Portia’s husband had been an extremely successful businessman; so much so that Portia had never had to work. She had spent her married life pursuing hobbies. One of these hobbies was cheese-making.
Portia was invited to speak about cheese-making to the monthly gathering of the Country Women’s Institute.
“The great beauty of cheese,” began Portia, “is that even in a simple sandwich it goes with so many things. You can have it in a sandwich just on its own. Or you can have it with egg, or onion, or jam, or vegemite. Occasionally I like to have it with a smidgen of tomato sauce. You can have it with celery or shrimps or cold meat. There are countless things you can put with cheese.”
What Portia failed to mention was that the last time she made a cheese sandwich for her late husband, he had it with arsenic.
Old Granny Brown figured a way to make a little money. She had always loved her goats. She had three nanny goats. She used them for milk and would make cheese.
Now that her husband had passed away, she could ill-afford to keep them; until she came up with her wonderful idea: she would sell the milk! She placed a sign at her gate: FRESH GOAT’S MILK! The milk was very popular, so much so, that Granny Brown wondered if she shouldn’t get another goat. She decided against it. Selling goat’s milk at the gate was so she could keep the three goats she already had and loved. There was no need to be greedy.
In the meantime, the Right Honourable Mr Stanislaus McCready, Member of Parliament for West Shaffton, introduced a bill into Parliament. We really must stop this unhealthy sale of goat’s milk on the road side. The milk has not been treated. Goodness knows what diseases are been passed on to the general population. The selling of goat’s milk at gates became illegal.
Granny Brown had to stop her sales. She could no longer afford to keep her beloved goats. In the new year, the Right Honourable Mr Stanislaus McCready, Member of Parliament for West Shaffton, was given the country’s highest award.
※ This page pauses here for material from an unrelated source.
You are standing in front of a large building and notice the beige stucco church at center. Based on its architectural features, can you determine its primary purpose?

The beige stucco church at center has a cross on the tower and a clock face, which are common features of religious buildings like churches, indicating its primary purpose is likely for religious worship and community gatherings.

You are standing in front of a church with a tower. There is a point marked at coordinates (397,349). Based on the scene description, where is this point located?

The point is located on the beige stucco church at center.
He was now a Member of the Imperial Empire’s Brigade (MIEB) for services to the health of the nation. He had served the nation with his altruistic actions.
Not long after, the Right Honourable Mr Stanislaus McCready, Member of Parliament for West Shaffton, announced his retirement from politics. He owned a large goat farm and cheese-making factory, he said, and wished to put all his energies into developing that.
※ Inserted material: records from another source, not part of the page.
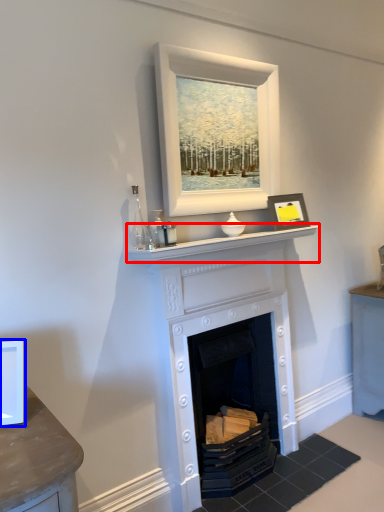
Question: Which object is closer to the camera taking this photo, mantle (highlighted by a red box) or picture frame (highlighted by a blue box)?

Choices:
 (A) mantle
 (B) picture frame

Answer: (B)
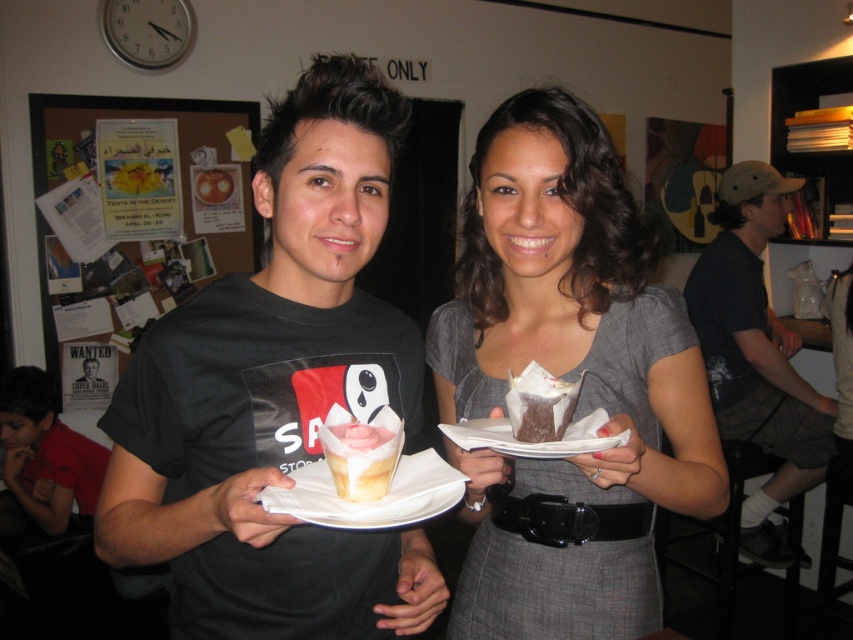
Is matte black t-shirt at center thinner than white paper plate at center?

No, matte black t-shirt at center is not thinner than white paper plate at center.

Is point (187, 570) closer to camera compared to point (511, 436)?

No, (187, 570) is further to viewer.

The height and width of the screenshot is (640, 853). Find the location of `matte black t-shirt at center`. matte black t-shirt at center is located at coordinates (277, 394).

Which of these two, matte black t-shirt at center or matte gray dress at center, stands shorter?

With less height is matte black t-shirt at center.

Which is above, matte black t-shirt at center or matte gray dress at center?

matte black t-shirt at center is higher up.

Is point (171, 380) positioned after point (631, 452)?

Yes, it is behind point (631, 452).

Locate an element on the screen. The width and height of the screenshot is (853, 640). matte black t-shirt at center is located at coordinates (277, 394).

Which is above, matte black t-shirt at center or dark gray shorts at right?

Positioned higher is matte black t-shirt at center.

Measure the distance between matte black t-shirt at center and dark gray shorts at right.

matte black t-shirt at center and dark gray shorts at right are 1.91 meters apart from each other.

This screenshot has height=640, width=853. What are the coordinates of `matte black t-shirt at center` in the screenshot? It's located at (277, 394).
What a fuss it caused! One innocent Bill into its second reading in Parliament and all hell broke loose. It was a straightforward idea, and it would change the world, if only the hoi polloi would let it. What plebs!
The proposition was simple: the all-powerful government would decree the moon to be made of cheese; then it could be mined and fed to the starving poor.
The dairy industry was outraged. This was an out-and-out attempt to undermine dairy farmers’ livelihood.
The Royal Society of Astronomers fumed. Cheese mining would wreck the beauty of the moon’s surface, especially when viewed from earth. If they were to mine, could the cheese not be taken from the backside of the moon?
Mrs Valerie Kitson of West Sugarton said it was enough to curdle the milk in her breast. Once in a blue moon you’d get blue stilton, and she couldn’t stand the stuff.
The Bill didn’t pass its second reading. Parliamentarians thought it would lose them too many votes.
The poor are still hungry.
Each person, each group, again and again, thought only of themselves. Selfish bastards.